Two Heads Are Better than One: When Data Discovery Meets Data Catalogs
James A. H. Murray is famously credited as the creator of the Oxford English Dictionary (OED). Over the course of 40 years, the professor and lexicographer—versed in over 14 languages—undertook the most momentous linguistic enterprise since Samuel Johnson: To categorize all the words in the English language, in all their various forms and connotations.
As tenacious as Murray was, he might have never reached his goal without access to the vast “data” stored and processed in the mind of William Chestor Minor, who contributed countless quotations illustrating the way those English words were, in multiple contexts, used.
So, the OED—the universal authority on the English language—results from one of the most fruitful partnerships (read: data integrations) in history. And it continues to set the bar for the highest accuracy standards that exist in its discipline.
Data Catalogs and Data Discovery: An integration bigger than the sum of its parts
CDOs, data stewards, and compliance officers who face the growing challenge of efficiently unlocking value from their data without ever jeopardizing compliance will understand the Murray-meets-Minor takeaway: Data understanding seeks data intelligence, and vice-versa.
In the world of data management, data governance teams might in fact maintain a data dictionary and a business glossary. The data dictionary is typically system-specific, and will define how data elements and their meanings relate to technical parameters like column name, for example. A glossary typically serves more of an enterprise-wide need to define business terms that can have multiple technical relationships. In other words, glossaries are useful for definitions but still need the context on where they are used.
Data catalogs emerged over the course of the last few years to provide the business-friendly terms and technical metadata mapping to facilitate collaboration, crowdsourcing, and data sharing across an organization. In plain English. In terms that are understandable. Across loads of data sources.
Data understanding, check.
Enter BigID, an intelligence platform that uses bottom-up data discovery to align those business-friendly terms and metadata with an inventory of sensitive and personal data. Organizations can now get a unified inventory and data catalog that includes Personally Identifiable Information (PII), Personal Information (PI), metadata, business terms, and more.

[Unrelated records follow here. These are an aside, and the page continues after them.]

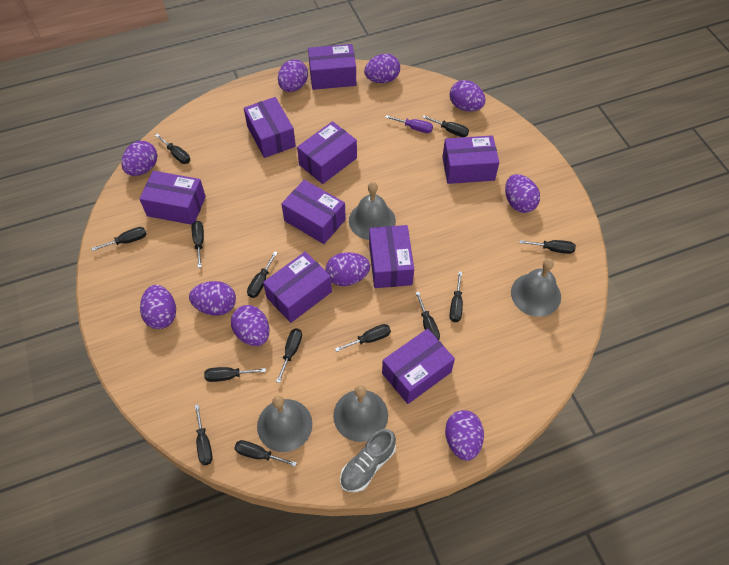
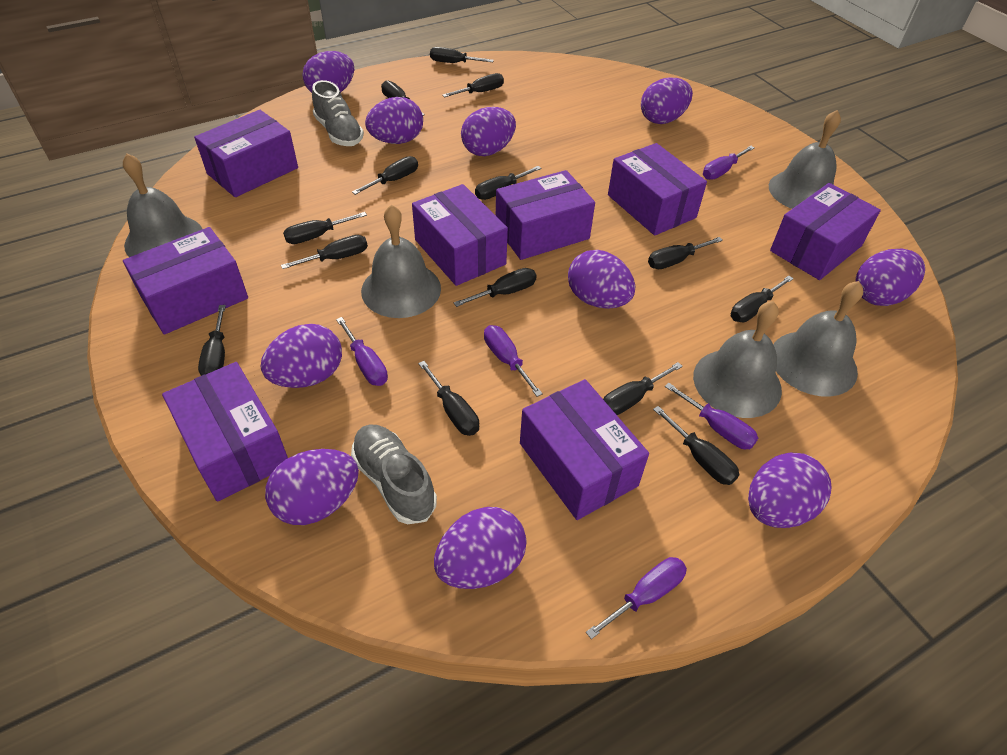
black screwdriver: [91,227,147,251] [155,134,190,164] [192,221,204,268] [195,404,213,465] [204,367,266,382] [234,440,297,467] [247,251,278,298] [276,329,302,383] [335,324,391,352] [415,292,440,340] [422,115,469,137] [450,271,463,322] [520,240,576,254] = 13 -> [198,305,226,376] [281,235,368,269] [283,212,367,244] [352,156,418,195] [381,80,425,116] [418,361,479,436] [430,47,494,63] [442,73,504,97] [454,268,537,307] [475,166,541,200] [603,362,683,415] [648,237,723,269] [653,406,740,485] [731,276,794,322] = 14
grey bell: [257,395,312,452] [333,385,388,442] [349,182,396,240] [511,258,561,317] = 4 -> [123,154,202,257] [361,205,441,318] [693,301,782,418] [769,110,841,209] [773,281,863,397] = 5
grey shoe: [340,429,396,492] = 1 -> [312,80,364,146] [351,424,437,524] = 2
purple box: [139,171,206,225] [244,97,296,158] [263,252,332,323] [281,180,346,244] [297,121,357,184] [308,44,356,90] [369,225,414,288] [382,329,455,404] [442,135,499,184] = 9 -> [123,227,248,335] [162,362,288,502] [194,110,298,197] [412,184,508,286] [496,170,595,260] [520,379,649,520] [608,143,707,236] [770,183,881,280] = 8
purple screwdriver: [385,115,433,133] = 1 -> [336,317,388,386] [484,325,543,397] [586,557,687,639] [665,383,758,449] [703,146,755,180] = 5

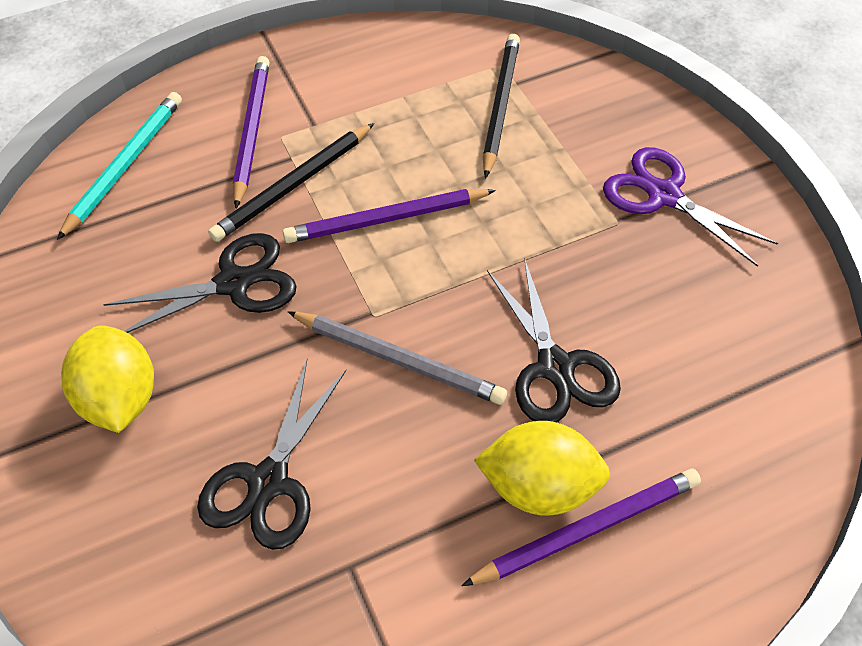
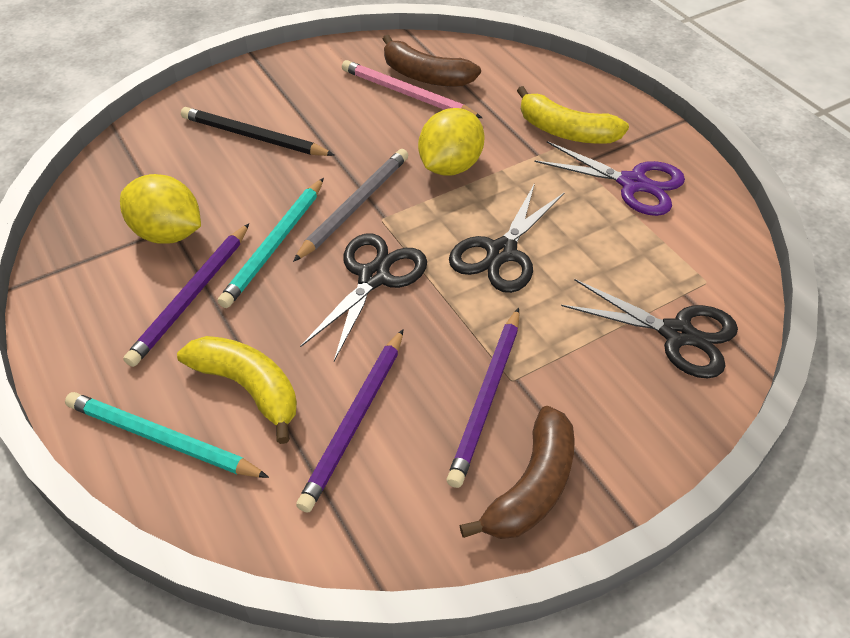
black pencil: [208,123,375,242] [483,34,520,179] = 2 -> [181,107,334,156] = 1
brown banana: none = 0 -> [383,35,481,87] [459,406,575,539] = 2
pink pencil: none = 0 -> [342,60,482,118] = 1
turquoise pencil: [57,92,182,240] = 1 -> [65,392,269,478] [218,178,324,308] = 2
yellow banana: none = 0 -> [177,336,297,444] [517,86,629,144] = 2

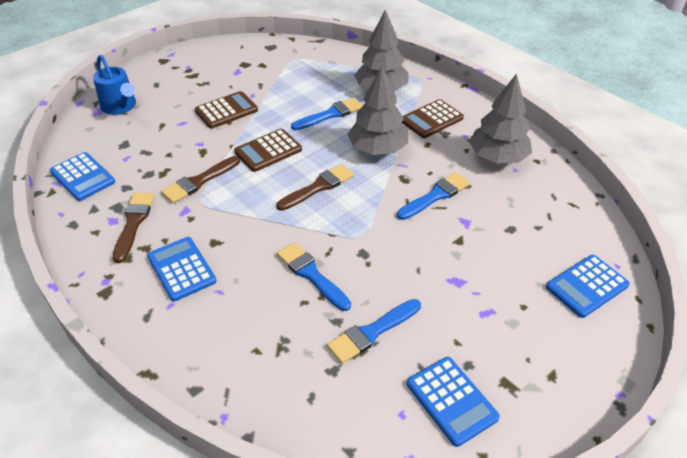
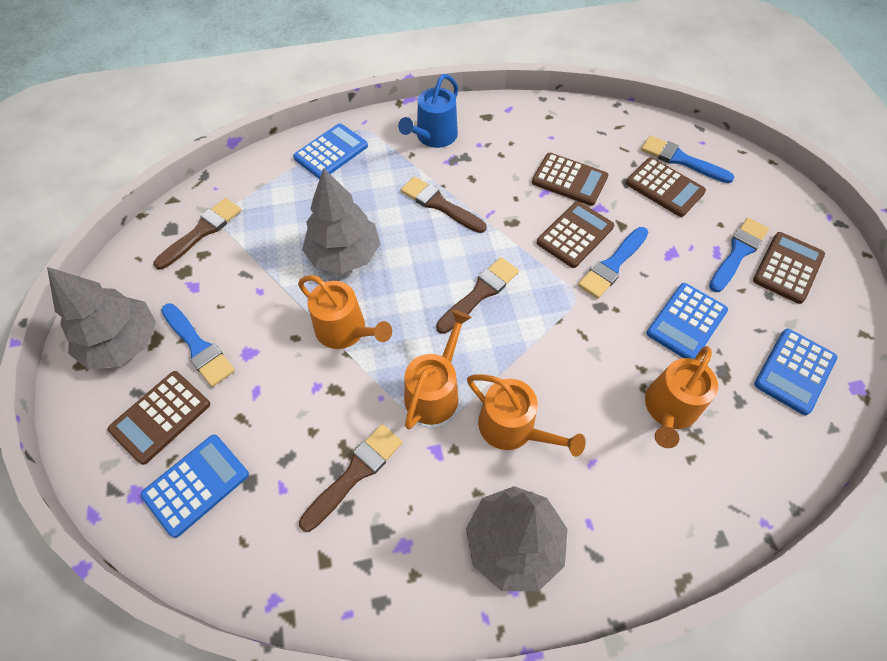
brown brush: [113,192,155,263] [161,156,240,203] [276,164,354,211] = 3 -> [153,198,241,270] [299,424,402,532] [401,177,486,233] [436,257,519,334] = 4
brown calculator: [195,91,258,129] [234,129,302,172] [402,99,464,138] = 3 -> [108,371,210,465] [532,153,608,206] [537,201,614,268] [626,157,706,217] [753,232,825,304] = 5
orange watering can: none = 0 -> [298,275,392,349] [404,310,472,429] [467,374,586,457] [645,346,718,448] = 4

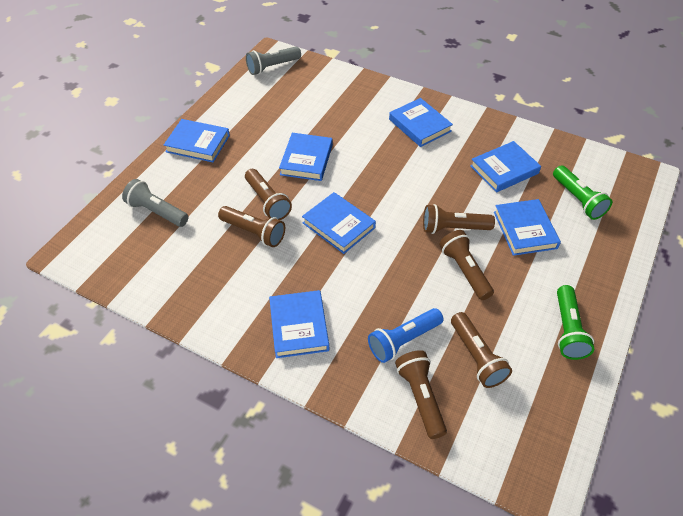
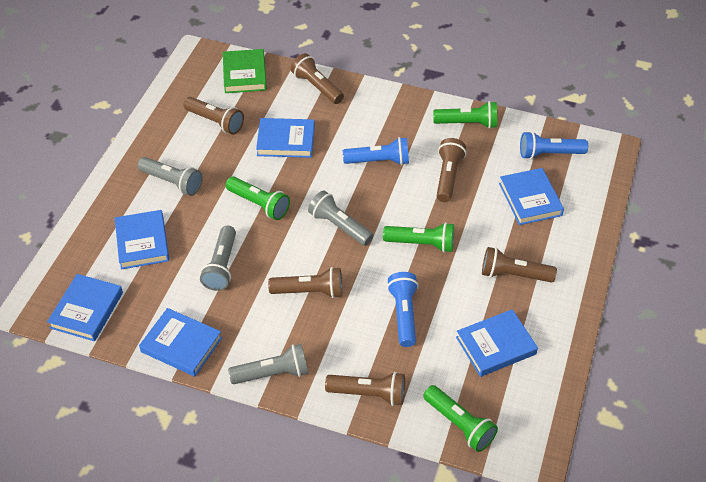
blue book: [164,119,230,162] [269,290,329,358] [279,133,333,181] [302,192,376,254] [389,98,453,147] [470,141,541,192] [494,199,561,256] = 7 -> [47,274,123,341] [115,210,169,269] [139,308,222,377] [256,118,315,158] [456,309,538,377] [499,168,564,225] = 6
blue flashlight: [368,308,443,363] = 1 -> [343,137,409,165] [387,272,418,347] [520,131,588,159] = 3
green book: none = 0 -> [223,49,267,93] = 1
green flashlight: [553,166,612,220] [557,285,594,360] = 2 -> [225,176,290,220] [383,222,454,253] [423,385,498,452] [433,101,497,129] = 4
grey flashlight: [122,179,189,227] [246,46,301,75] = 2 -> [138,157,202,196] [200,226,236,291] [228,344,308,384] [308,190,373,246] = 4

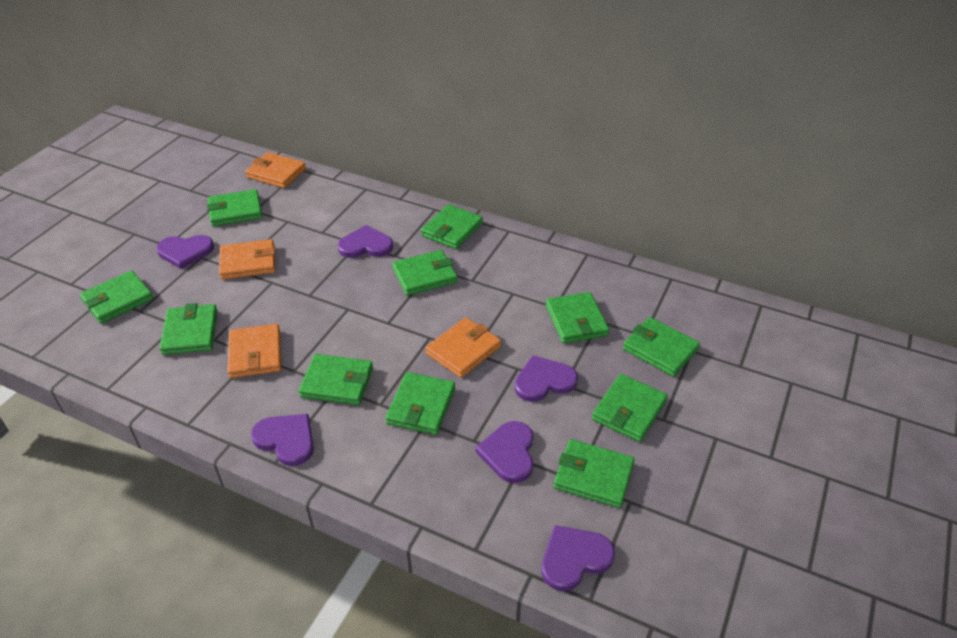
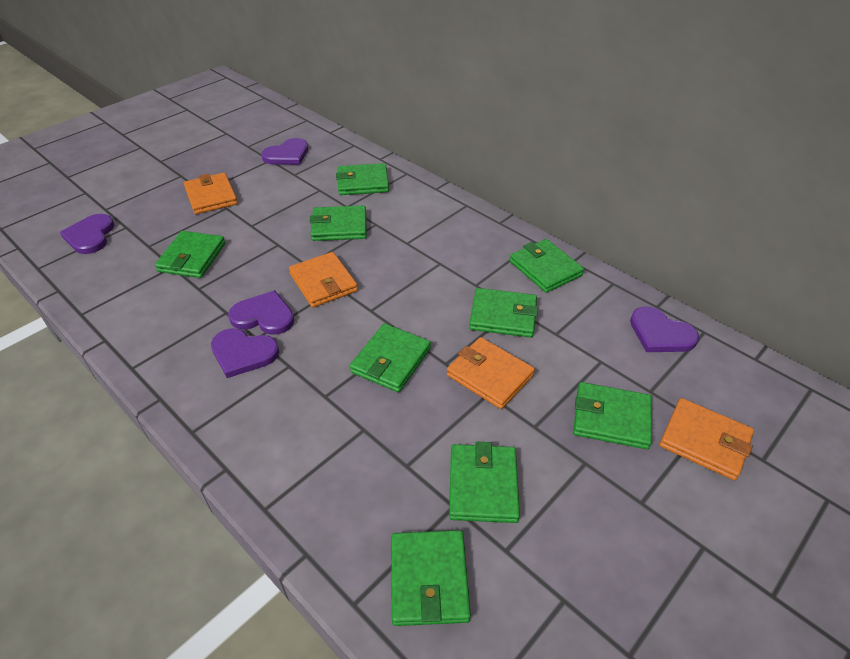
green wallet: [80,270,154,324] [159,303,218,355] [207,189,262,226] [298,354,373,405] [385,372,455,435] [392,250,457,296] [421,204,483,249] [546,292,609,344] [554,439,635,508] [592,374,668,442] [623,317,700,377] = 11 -> [155,231,225,278] [310,205,366,241] [336,163,389,195] [350,323,431,392] [391,530,471,626] [449,442,520,523] [469,288,538,338] [510,239,584,293] [573,382,652,449] = 9
purple heart: [156,235,214,269] [251,414,314,466] [338,225,393,258] [475,421,533,483] [514,355,578,402] [541,525,615,591] = 6 -> [60,214,114,254] [211,328,279,378] [228,290,294,335] [261,138,308,165] [630,306,699,352] = 5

In other words, they can expand their “vocabulary” to speak the language of compliance. And to be more searchable. And to scale amidst the era of big data.
Data intelligence, check.
Great. So what does this mean for me?
Say you’re a global retailer looking to balance self-service data access with compliance and privacy.
You probably have unstructured data from thousands of sources across a private cloud, on premises, and in SaaS environments—plus structured data in all forms of SQL, flat files, file shares, Cassandra, MongoDB, and various other applications and connection points. Any data mapping and data curation you have may be largely manual, building spreadsheets that are perpetually out of date, with little to no unified visibility for privacy and governance.
As a forward-thinking CDO who knows that privacy regulations and ethical concerns aren’t going anywhere—and are only getting more detailed and robust—you might also want to build an ongoing strategy that will help you automate all data management, ongoing and at scale.
How it works: Behind the scenes of a unified front
Let’s dig into how privacy-centric data discovery can automate and enrich governance so you and your organization can:
Integrate data understanding and data intelligence
- Automatically find, inventory, and map PI—not just PII
- Connect business and policy terms from data catalogs to data elements, objects, and physical assets at scale
- Enhance data trust and quality through bi-directional, ongoing metadata exchange
- Ensure descriptions, physical data assets, and metadata are accurate and up-to-date
Save time and reduce manual efforts
- Accelerate population of data catalog via automated discovery
- Extend the data catalog business glossary terms across the enterprise data landscape, including unstructured data
- Automate data sharing and analytics through synchronization of data catalog attribute and asset tagging and BigID active metadata
- Automate mapping of all data by person, type, server, application, physical location, etc., without copying or duplicating
Reduce ongoing risk at scale
- Automate data governance policies and integrate ongoing discovery
- Monitor for new sensitive information findings for ongoing compliance
- Enhance ability to manage privacy risk within workflows
- Monitor and automatically learn from changes to sensitive info
Operationalize and scale privacy compliance
- Operationalize data access rights, including data deletion
- Integrate consent and consumer preferences into enterprise data sets for analytics
- Integrate ongoing discovery to identify compliance issues
In essence, an integrated data privacy and data governance capability will help you create a bidirectional exchange of information that maps the data catalog business glossary to BigID’s inventory. The automation is designed to enhance accuracy, reduce workload, and get (and keep!) you up to compliance standards—quickly and sustainably.
CDOs can then use the BigID data inventory to enhance data governance policies across enterprise datasets, propagate tagging of attributes defined in the business glossary at scale, incorporate personal information context, and improve the data catalog with active metadata generated from ongoing discovery and analysis.
So, while data catalogs make data governance business-friendly, Big ID turns “business-friendly” into “regulation-friendly,” which, in turn, enhances data catalogs. In a lot less than 40 years.